The head of America's largest railroad isn't worried about disruptive changes to trade policy from the Trump administration.
"I'm optimistic that they'll get trade right from the perspective of, when you really look at how goods trade works, it's virtually impossible to unwind what's been created to this point," said Lance Fritz, chairman, president and CEO at Union Pacific. He was speaking Tuesday at a Reuters Breakingviews panel on predictions for 2017.
About 12 percent of Union Pacific's traffic is to and from Mexico, he said. That includes freighting soybeans from Missouri to processing plants in Mexico, before sending the finished product back to the United States. It makes sense financially to send the soybeans across the border because of the North American Free Trade Agreement.
Some analysts worry those conditions could change for the worse because of President-elect Donald Trump's threats to overhaul NAFTA and other free trade agreements. The Mexican peso hit fresh record lows versus the U.S. dollar on Wednesday as worries about tougher trade policies persisted.
"The one thing that I'm concerned about is trade, because if you look back in history, there are numerous examples of how trade wars are crippling," said Peter Weinberg, founding partner and head of advisory, Perella Weinberg Partners.

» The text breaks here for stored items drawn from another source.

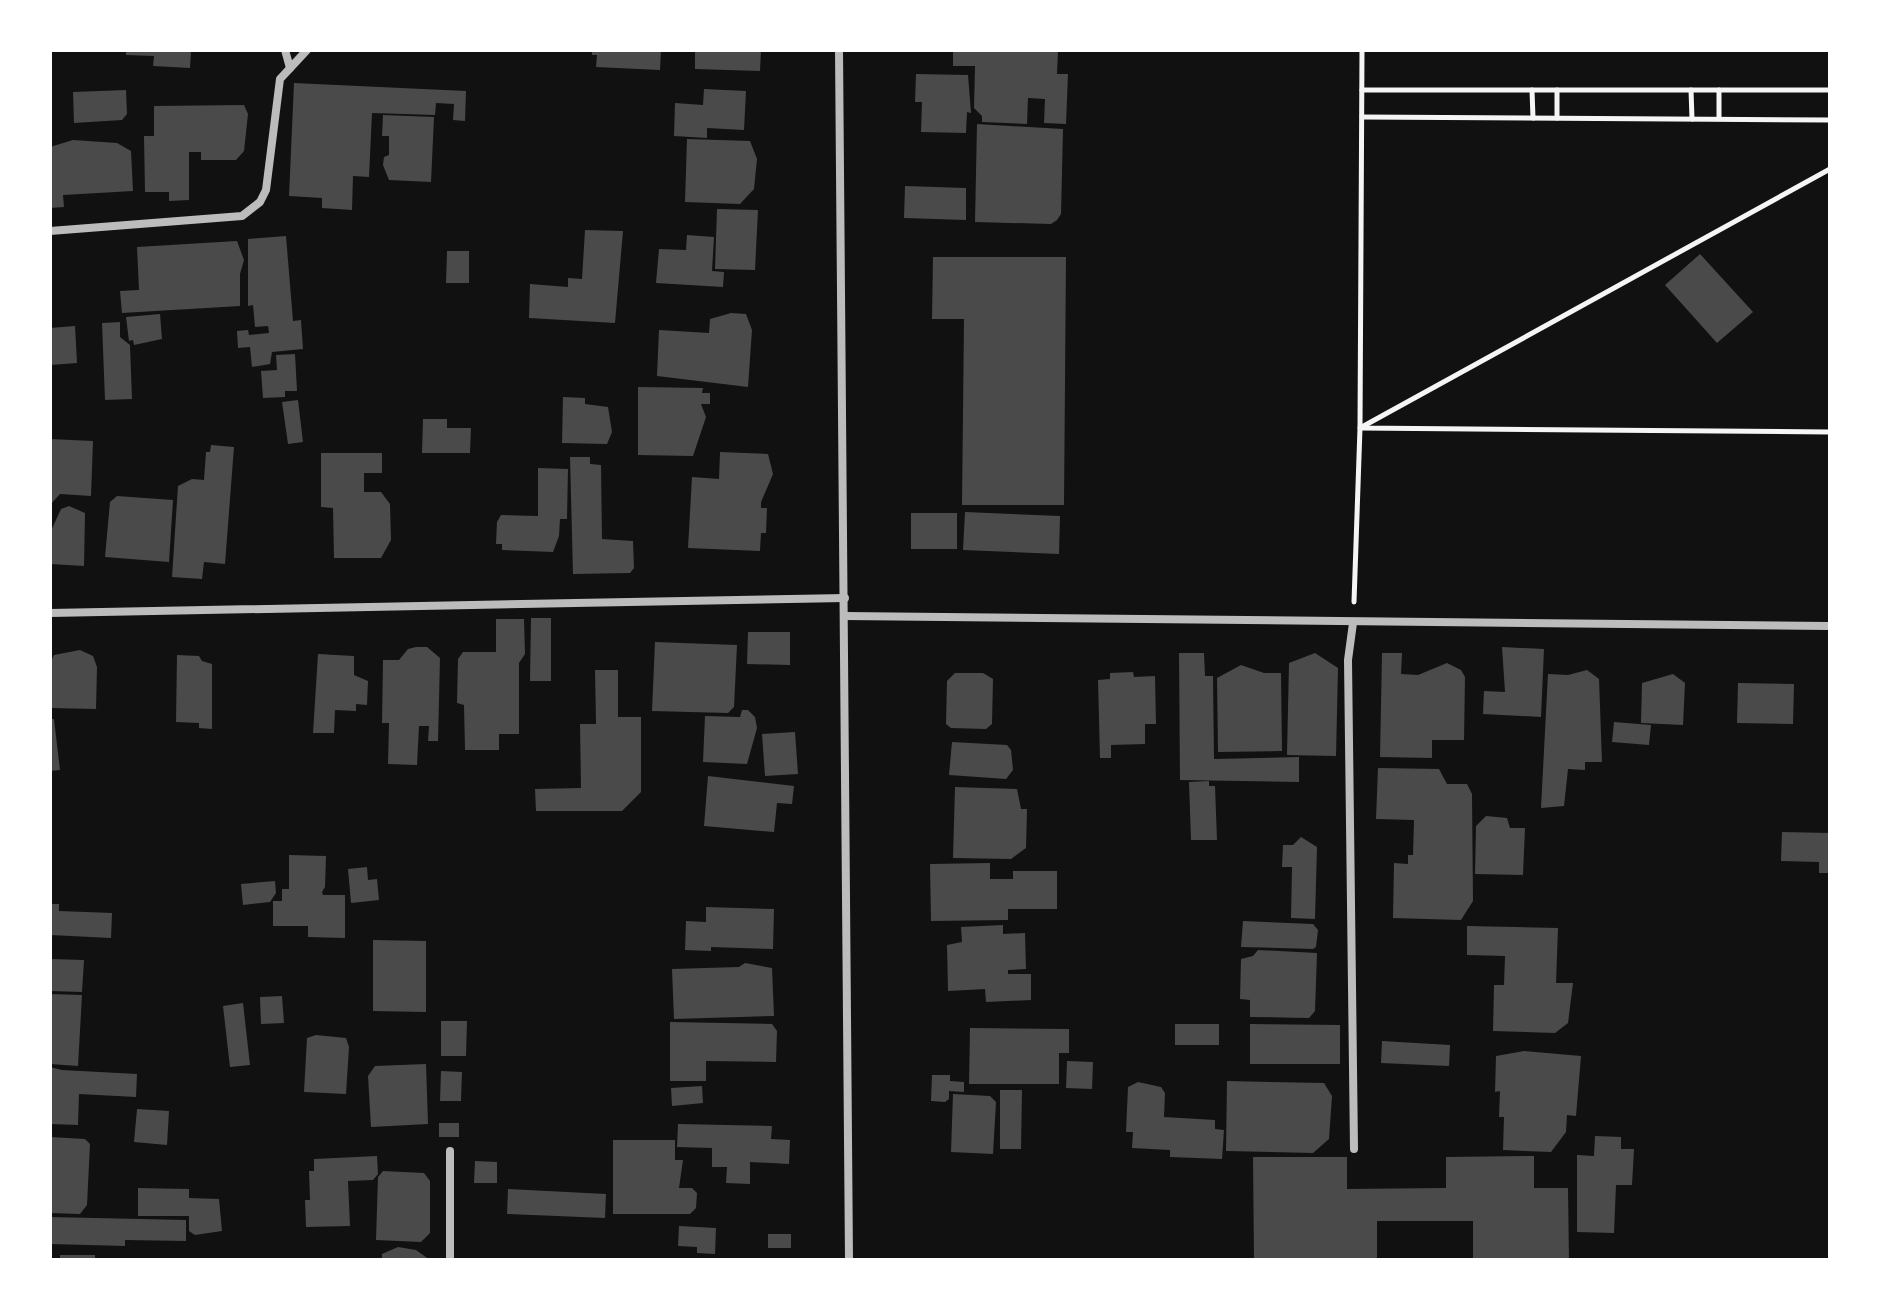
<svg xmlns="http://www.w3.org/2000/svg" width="1880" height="1310" font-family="Rubik,sans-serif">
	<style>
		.building { fill: #4a4a4a }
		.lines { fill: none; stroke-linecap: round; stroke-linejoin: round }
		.path { stroke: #f5f5f5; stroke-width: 5 }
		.minor { stroke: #bcbcbc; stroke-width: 8 }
	</style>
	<rect width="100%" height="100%" fill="#111"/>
	<!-- building -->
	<g class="building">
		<path d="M126,50H186L191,52L190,68L153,66L154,56L126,55Z"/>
		<path d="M592,50H661L660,70L596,67L597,55H592Z"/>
		<path d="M695,50H761L760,71L695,69Z"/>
		<path d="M953,50L1058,51L1057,74H1068L1066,124L1044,123L1045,99L1028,98L1027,124L982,122V116L974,108L975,66H953Z"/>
		<path d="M916,74L968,75L971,113L967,112L966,133L921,132L922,102H915Z"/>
		<path d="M294,83L466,91L465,121L453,120L454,104L436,103L435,115L372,113L369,177L353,176L352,210L322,208V198L289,196Z"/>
		<path d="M704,89L746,91L744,130L707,128V138L674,136L675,103L703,105Z"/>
		<path d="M126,90L127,114L122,120L74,123L73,92Z"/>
		<path d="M244,105L248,114L244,151L236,160H201V152H189V200L169,201V192H145L144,136H154V106Z"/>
		<path d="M383,115L434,117L431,182L389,180L383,165L384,157L389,155V136H382Z"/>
		<path d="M977,124L1063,129L1061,214L1057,220L1051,224L975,222Z"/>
		<path d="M687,139L750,141L757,159L754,189L740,204L685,202Z"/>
		<path d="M73,140L117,143L131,151L133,191L63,195L64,207L50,208V147Z"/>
		<path d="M905,186L966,188V220L904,218Z"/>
		<path d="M717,209L758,210L755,270L715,269Z"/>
		<path d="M585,230L623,231L615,323L529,318L530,284L568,287V278L582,279Z"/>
		<path d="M687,235L714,237L712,271L724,272L723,287L656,283L659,249L686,250Z"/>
		<path d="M286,236L293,321L301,320L303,349L272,352L270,364L252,367L250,347L238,348L237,331L248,330L249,335L269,333L268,326L255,327L253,305L248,306V239Z"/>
		<path d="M237,241L244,260L240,274V306L122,313L120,291L139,290L137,247Z"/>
		<path d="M447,251H469V283H446Z"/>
		<path d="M1700,254L1753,312L1717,343L1665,285Z"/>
		<path d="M933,257H1066L1064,505H962L964,319H932Z"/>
		<path d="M731,313L746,314L752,330L748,387L657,376L659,330L709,333L710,319Z"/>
		<path d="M160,314L162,339L134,345L133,340L129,341L126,317Z"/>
		<path d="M120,322V337L130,345L132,399L105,400L102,323Z"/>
		<path d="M75,326L77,363L50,365V328Z"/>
		<path d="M295,354L297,391H285V397L263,398L261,371L277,370L276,355Z"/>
		<path d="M638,387L703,388L702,393H710V404H701L706,417L693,456L638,455Z"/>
		<path d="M563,397L585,398V404L608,407L612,432L607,444L562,443Z"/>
		<path d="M298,400L303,442L288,444L282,402Z"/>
		<path d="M423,419H447V428H471L470,453H422Z"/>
		<path d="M50,439L93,441L91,496L60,494L50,505Z"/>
		<path d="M211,445L234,447L225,564L204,562L202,579L172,577L178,486L192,479L204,480L206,452H210Z"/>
		<path d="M720,452L768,454L773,474L761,502V508H767L766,533H761L760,551L688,548L692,477L719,479Z"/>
		<path d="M321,453H382V473H364V492H381L390,504L391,540L381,558H334L333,508L321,507Z"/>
		<path d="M570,457H590V464L601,465L602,539L633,541L634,568L630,573L573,574Z"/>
		<path d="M538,468L568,469L567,519H560L559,536L553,552L502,550V544H496L497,522L501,515L538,516Z"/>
		<path d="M117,496L173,500L169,562L105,557L110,502Z"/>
		<path d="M69,506L85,513L84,566L50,564V533L61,509Z"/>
		<path d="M965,512L1060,516L1059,554L963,550Z"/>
		<rect x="911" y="513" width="46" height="36"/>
		<path d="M531,618H551V681H530Z"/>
		<path d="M496,619H524L525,654L519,663V734H499V750H465L464,705L457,703L458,659L463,652H496Z"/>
		<path d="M748,632H790V665L747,664Z"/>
		<path d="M655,642L737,645L734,707L728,713L652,711Z"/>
		<path d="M416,647H427L440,658L438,741H428L429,726H419L417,765L388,764L389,723H382L383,660H399L408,649Z"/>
		<path d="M1502,647L1544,649L1541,717L1483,714L1484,691L1505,692Z"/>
		<path d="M80,650L93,656L97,667L96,709L50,708V663L54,655Z"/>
		<path d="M1179,653H1204L1205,676H1213L1214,759L1299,757V782L1180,780Z"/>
		<path d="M1315,653L1338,668L1336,756L1287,755L1289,663Z"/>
		<path d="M1382,653H1402L1401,674L1418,675L1447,663L1461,670L1465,677L1464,740H1432V758L1380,757Z"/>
		<path d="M318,654L354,656V675L368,681L367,705L356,704V711L335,710L334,733H313Z"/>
		<path d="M177,655L199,656L202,661L212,664V729L199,728V723L176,722Z"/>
		<path d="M1241,665L1264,673H1281L1282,751L1218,752L1217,678Z"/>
		<path d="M595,670H618V717H641V792L622,811H536L535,789L581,788L580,724H596Z"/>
		<path d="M1587,670L1599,679L1602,762H1585V770L1568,769L1564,806L1541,808L1548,674L1568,675Z"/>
		<path d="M1133,672L1134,677L1155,676L1156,724H1145V744L1111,745V758H1100L1098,680L1110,679V673Z"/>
		<path d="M955,673H983L993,679L992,724L986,729L951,728L946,724L947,681Z"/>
		<path d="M1673,674L1685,683L1683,725L1641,723L1642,683Z"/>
		<path d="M1738,683L1794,684L1793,724L1737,723Z"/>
		<path d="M742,710H748L755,717L757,728L747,764L703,762L705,716L740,717Z"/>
		<path d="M50,719H54L60,770L50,771Z"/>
		<path d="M1614,722L1651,725L1649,745L1612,742Z"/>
		<path d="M795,732L798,774L765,776L762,734Z"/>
		<path d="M952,742L1007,745L1011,750L1013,770L1006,779L949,775Z"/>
		<path d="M1378,768L1439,769L1447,784H1467L1472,794L1473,901L1461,920L1393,918L1394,863L1408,864V855H1413L1414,820L1376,819Z"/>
		<path d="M708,776L794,786L792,804L777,803L774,832L704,826Z"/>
		<path d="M1209,781V786H1215L1217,840H1191L1189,782Z"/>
		<path d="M955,787L1017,789L1021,809H1027L1026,848L1011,859L953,858Z"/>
		<path d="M1486,816L1507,818L1510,828H1525L1523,875L1475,874L1476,826Z"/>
		<path d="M1782,832L1830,833V873H1819V862L1781,861Z"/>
		<path d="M1301,837L1317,847L1315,919L1291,918L1292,867H1282L1283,845H1293Z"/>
		<path d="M289,855L326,856L325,887L322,892L323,895H345V938L308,937V926H273V901H282V889H289Z"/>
		<path d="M990,863V879H1013V871H1057V909H1008V920L931,921L930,864Z"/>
		<path d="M367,867L368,880L377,879L379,900L351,903L348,869Z"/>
		<path d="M275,881L276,893L270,902L243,905L241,884Z"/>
		<path d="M50,904H59V911L112,913L111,938L50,935Z"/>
		<path d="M706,907L774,909L773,949L711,947V951L685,950L686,921L706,922Z"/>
		<path d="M1243,921L1313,924L1318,930L1316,947L1313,949L1241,947Z"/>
		<path d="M1003,925V934L1025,933L1026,969L1008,970V974H1031V1000L986,1002L985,989L948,991L947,945L962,942L961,927Z"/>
		<path d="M1467,926L1558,928L1556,983H1573L1568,1023L1555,1033L1493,1031L1494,985H1504L1505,956L1467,955Z"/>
		<path d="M373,940L426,941V1012L373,1011Z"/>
		<path d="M1258,950L1317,953L1315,1011L1309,1018L1250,1017V1000L1240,999L1241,959L1253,956Z"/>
		<path d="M50,959L84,960L82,992L50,991Z"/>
		<path d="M745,963L772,968L774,1016L674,1019L672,969L739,967Z"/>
		<path d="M50,994L82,995L78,1066L50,1064Z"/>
		<path d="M282,996L284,1023L261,1024L260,997Z"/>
		<path d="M243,1003L250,1065L230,1067L223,1006Z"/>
		<path d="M441,1021H467L466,1056H441Z"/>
		<path d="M670,1022L772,1024L777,1031L776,1062L706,1061V1081H670Z"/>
		<rect x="1175" y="1024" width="44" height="21"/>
		<path d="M1250,1024L1340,1025V1064H1250Z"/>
		<path d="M970,1028L1069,1029V1053H1059V1084H969Z"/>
		<path d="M316,1035L346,1038L349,1047L346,1094L304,1092L307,1038Z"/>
		<path d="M1382,1041L1450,1045L1449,1066L1381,1063Z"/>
		<path d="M1524,1051L1581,1056L1576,1116L1567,1115L1566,1132L1551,1152L1503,1150L1504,1117H1499L1500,1091L1495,1092L1496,1056Z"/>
		<path d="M1067,1061L1093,1062L1092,1089L1066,1088Z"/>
		<path d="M426,1064L428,1124L371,1127L368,1076L375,1066Z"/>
		<path d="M50,1067L62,1070L137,1074L136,1097L79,1094L78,1125L50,1124Z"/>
		<path d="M441,1071L462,1072L461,1101H440Z"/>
		<path d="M932,1075H950V1081L964,1082V1092L949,1091V1099L945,1102L931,1101Z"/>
		<path d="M1227,1081L1324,1083L1332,1096L1329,1139L1313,1153L1226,1151Z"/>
		<path d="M1138,1082L1161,1087L1165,1093L1164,1117L1215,1120V1129L1224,1130L1222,1159L1170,1157V1150L1132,1148L1133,1132H1126L1128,1087Z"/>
		<path d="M702,1086L703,1103L672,1106L671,1088Z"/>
		<path d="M1000,1090H1022L1021,1149H1000Z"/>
		<path d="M953,1094L990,1096L996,1102L993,1154L951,1152Z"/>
		<path d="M137,1109L169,1111L167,1145L134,1142Z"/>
		<rect x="439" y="1123" width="20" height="14"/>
		<path d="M678,1124L772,1126L771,1139L790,1140L789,1164L750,1162V1184L726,1183L727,1167H712V1148L677,1147Z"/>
		<path d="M1595,1136L1621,1137V1149H1634L1632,1185H1616L1614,1233L1577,1232V1155L1594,1156Z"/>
		<path d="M50,1137L85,1139L90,1144L87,1205L80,1214L50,1213Z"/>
		<path d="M613,1140H675V1160H683L679,1188H692L697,1193L696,1208L690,1214H613Z"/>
		<path d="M377,1156L378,1174L373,1180L348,1181L350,1226L306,1227L305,1200H310L309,1171H314V1159Z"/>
		<path d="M1534,1156V1188H1568L1569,1260H1473V1221H1377V1260H1254L1253,1157H1347V1189L1446,1188V1157Z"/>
		<path d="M475,1161L497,1162V1183H474Z"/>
		<path d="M383,1171L424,1173L430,1181V1233L421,1242L376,1240L378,1177Z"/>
		<path d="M138,1188L189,1189V1198L219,1199L222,1231L195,1235L189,1231V1216H138Z"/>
		<path d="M508,1189L606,1194L605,1218L507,1214Z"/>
		<path d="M50,1217L186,1220V1241L125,1240V1246L50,1244Z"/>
		<path d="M679,1226L716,1228L715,1254L697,1253V1247L678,1246Z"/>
		<rect x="768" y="1234" width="23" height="14"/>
		<path d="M398,1247L416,1250L430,1260H382V1254Z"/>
		<rect x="60" y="1255" width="35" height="5"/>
	</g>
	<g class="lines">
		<!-- path -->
		<g class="path">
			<path d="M1362,50L1360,428L1830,432"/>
			<path d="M1362,90H1830"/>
			<path d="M1532,90L1533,118"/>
			<path d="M1557,90V118"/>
			<path d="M1691,90L1692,119"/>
			<path d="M1362,117L1830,120"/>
			<path d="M1719,118V90"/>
			<path d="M1354,602L1360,428L1830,169"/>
		</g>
		<!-- minor -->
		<g class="minor">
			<path d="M285,50L290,68"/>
			<path d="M839,50L849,1260"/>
			<path d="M50,231L242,216L260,202L266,190L280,79L307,50"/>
			<path d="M50,613L845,598"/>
			<path d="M845,616L1830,626"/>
			<path d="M1353,623L1348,660L1354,1149"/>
			<path d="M450,1151V1260"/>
		</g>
	</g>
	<!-- border -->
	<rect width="1880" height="1310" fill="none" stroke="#ffffff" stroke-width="104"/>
</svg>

"I think the U.S. economy on a relative basis is strong, and there are lots of things about this country that are amazing, including just the entrepreneurial spirit, like nowhere else in the world," he said at the Reuters panel. "But I think it is fragile. And I don't think we have a free pass to growth."
Fritz said while he shared those concerns, he feels positive about Trump's plans for tax cuts and deregulation.

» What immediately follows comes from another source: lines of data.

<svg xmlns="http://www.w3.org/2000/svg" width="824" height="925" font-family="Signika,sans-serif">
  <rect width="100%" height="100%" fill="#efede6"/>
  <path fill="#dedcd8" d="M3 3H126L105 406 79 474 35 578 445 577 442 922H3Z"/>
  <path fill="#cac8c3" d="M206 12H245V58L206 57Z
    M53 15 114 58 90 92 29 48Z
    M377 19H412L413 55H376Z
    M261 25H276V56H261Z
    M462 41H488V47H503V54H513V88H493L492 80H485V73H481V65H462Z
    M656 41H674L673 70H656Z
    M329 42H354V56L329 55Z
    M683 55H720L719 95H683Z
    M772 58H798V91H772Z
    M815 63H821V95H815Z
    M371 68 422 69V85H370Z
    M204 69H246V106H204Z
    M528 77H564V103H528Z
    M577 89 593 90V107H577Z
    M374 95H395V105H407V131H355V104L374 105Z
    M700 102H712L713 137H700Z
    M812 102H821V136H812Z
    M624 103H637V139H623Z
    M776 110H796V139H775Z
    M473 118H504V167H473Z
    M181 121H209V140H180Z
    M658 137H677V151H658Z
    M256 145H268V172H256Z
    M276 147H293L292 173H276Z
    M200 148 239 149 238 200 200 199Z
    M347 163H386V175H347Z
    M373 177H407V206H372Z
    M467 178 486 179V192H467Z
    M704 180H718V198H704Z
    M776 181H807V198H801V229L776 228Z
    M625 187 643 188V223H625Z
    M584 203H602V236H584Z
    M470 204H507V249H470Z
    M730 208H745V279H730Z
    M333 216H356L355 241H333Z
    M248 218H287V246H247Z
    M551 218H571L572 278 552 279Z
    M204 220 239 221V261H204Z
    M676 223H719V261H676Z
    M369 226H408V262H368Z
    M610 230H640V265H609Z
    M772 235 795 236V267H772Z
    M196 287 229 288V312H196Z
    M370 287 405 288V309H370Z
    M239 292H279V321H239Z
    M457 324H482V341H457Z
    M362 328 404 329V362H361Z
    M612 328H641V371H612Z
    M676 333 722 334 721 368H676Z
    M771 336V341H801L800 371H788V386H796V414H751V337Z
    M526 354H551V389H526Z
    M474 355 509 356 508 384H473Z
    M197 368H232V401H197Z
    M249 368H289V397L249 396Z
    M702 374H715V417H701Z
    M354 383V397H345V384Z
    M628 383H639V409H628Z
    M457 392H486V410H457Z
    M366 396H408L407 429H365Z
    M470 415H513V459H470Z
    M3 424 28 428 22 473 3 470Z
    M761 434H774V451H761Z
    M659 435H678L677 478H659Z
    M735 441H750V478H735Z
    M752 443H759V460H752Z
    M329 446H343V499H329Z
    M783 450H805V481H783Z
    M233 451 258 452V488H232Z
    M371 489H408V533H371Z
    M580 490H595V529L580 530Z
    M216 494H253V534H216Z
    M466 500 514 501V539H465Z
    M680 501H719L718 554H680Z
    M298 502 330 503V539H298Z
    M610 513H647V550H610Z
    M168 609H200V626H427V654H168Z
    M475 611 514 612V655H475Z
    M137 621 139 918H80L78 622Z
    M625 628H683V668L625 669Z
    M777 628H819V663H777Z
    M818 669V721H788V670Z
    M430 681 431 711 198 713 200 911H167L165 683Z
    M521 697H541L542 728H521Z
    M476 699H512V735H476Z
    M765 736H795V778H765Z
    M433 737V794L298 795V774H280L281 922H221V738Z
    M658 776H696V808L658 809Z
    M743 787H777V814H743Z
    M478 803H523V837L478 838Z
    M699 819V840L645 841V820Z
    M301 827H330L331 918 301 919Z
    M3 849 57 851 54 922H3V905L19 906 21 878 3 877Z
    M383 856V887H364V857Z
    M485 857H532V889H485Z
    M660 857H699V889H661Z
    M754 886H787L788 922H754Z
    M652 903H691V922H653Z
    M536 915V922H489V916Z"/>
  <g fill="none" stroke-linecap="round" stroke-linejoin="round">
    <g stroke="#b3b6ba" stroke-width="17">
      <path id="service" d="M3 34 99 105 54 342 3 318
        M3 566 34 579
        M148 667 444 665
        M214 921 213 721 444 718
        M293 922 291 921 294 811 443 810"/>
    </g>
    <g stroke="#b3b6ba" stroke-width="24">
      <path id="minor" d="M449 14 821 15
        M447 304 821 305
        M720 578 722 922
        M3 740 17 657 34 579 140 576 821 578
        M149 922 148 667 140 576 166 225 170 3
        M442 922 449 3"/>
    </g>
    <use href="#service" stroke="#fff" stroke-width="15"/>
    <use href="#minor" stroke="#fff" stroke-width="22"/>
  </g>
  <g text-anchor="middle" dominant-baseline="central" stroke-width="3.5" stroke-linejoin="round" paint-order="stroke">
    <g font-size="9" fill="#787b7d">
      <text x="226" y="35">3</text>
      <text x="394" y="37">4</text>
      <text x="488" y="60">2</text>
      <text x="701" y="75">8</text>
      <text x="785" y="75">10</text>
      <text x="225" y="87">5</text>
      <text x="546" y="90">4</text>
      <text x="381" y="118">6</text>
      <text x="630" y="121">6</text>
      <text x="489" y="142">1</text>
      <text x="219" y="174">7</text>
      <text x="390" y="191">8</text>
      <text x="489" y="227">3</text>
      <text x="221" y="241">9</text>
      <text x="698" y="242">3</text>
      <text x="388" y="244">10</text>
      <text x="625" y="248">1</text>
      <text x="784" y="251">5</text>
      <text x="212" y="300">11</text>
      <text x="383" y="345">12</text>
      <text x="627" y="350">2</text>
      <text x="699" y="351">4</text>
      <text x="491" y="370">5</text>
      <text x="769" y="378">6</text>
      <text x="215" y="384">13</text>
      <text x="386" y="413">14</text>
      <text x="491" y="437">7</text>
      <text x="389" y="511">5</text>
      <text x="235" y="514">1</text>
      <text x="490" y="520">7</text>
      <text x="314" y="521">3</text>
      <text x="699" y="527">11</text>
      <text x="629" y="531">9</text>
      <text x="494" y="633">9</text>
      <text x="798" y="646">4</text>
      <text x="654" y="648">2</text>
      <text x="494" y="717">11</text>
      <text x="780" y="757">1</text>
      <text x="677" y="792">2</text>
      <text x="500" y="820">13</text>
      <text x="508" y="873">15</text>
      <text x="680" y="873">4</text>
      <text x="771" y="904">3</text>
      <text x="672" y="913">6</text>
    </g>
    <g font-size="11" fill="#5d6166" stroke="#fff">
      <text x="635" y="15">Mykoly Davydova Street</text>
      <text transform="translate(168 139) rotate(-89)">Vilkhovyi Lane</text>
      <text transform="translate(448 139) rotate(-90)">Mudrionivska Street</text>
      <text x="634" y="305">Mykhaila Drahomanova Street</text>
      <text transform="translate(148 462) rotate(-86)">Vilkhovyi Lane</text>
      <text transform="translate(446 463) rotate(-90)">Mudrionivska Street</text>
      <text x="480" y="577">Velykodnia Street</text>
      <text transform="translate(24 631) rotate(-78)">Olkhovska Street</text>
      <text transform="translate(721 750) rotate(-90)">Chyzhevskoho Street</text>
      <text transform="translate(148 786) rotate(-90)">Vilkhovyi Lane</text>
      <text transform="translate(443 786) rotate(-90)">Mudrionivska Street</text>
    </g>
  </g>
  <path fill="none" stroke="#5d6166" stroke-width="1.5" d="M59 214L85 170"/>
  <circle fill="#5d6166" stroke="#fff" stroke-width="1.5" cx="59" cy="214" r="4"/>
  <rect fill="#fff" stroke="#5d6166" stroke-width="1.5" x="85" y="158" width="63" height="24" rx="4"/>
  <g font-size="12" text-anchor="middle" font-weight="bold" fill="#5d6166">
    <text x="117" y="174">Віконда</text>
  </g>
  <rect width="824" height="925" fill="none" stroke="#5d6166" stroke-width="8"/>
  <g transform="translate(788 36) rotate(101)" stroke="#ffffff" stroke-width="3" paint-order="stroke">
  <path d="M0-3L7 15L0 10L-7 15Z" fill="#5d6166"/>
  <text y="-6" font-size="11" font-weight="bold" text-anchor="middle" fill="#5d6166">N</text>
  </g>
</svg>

"What matters to us is we have a vibrant goods economy, that we have consumers consuming and manufacturers manufacturing and industry being healthy," the Union Pacific chief said.
"So to the extent that a corporate tax reform makes the U.S. more attractive in those ways, that's fantastic for business," he said, adding that coming changes in regulation would likely be more business friendly.
To be clear, Union Pacific's latest investor "Fact Book" from 2015 says the company does not physically operate in Mexico, but cooperates with the country's two largest railroads for interchanges at the border. Union Pacific even has a minority stake in one of the Mexican rail companies.
Trump has called for building a wall along the U.S.-Mexico border and imposing tariffs on imports.
"There's a huge difference between those two things, pro-business and pro-free markets," Weinberg said. "They're not the same. ... My hope is this won't be sort of a blind pursuit of protected markets. I just don't think that's where we're going to be. If we are, that's going to be a problem. But I don't think that's where we're going to be."
Some analysts and business leaders do see a need for change to existing U.S. trade relationships. They say foreign government subsidies have given certain nations unfair advantage over the U.S.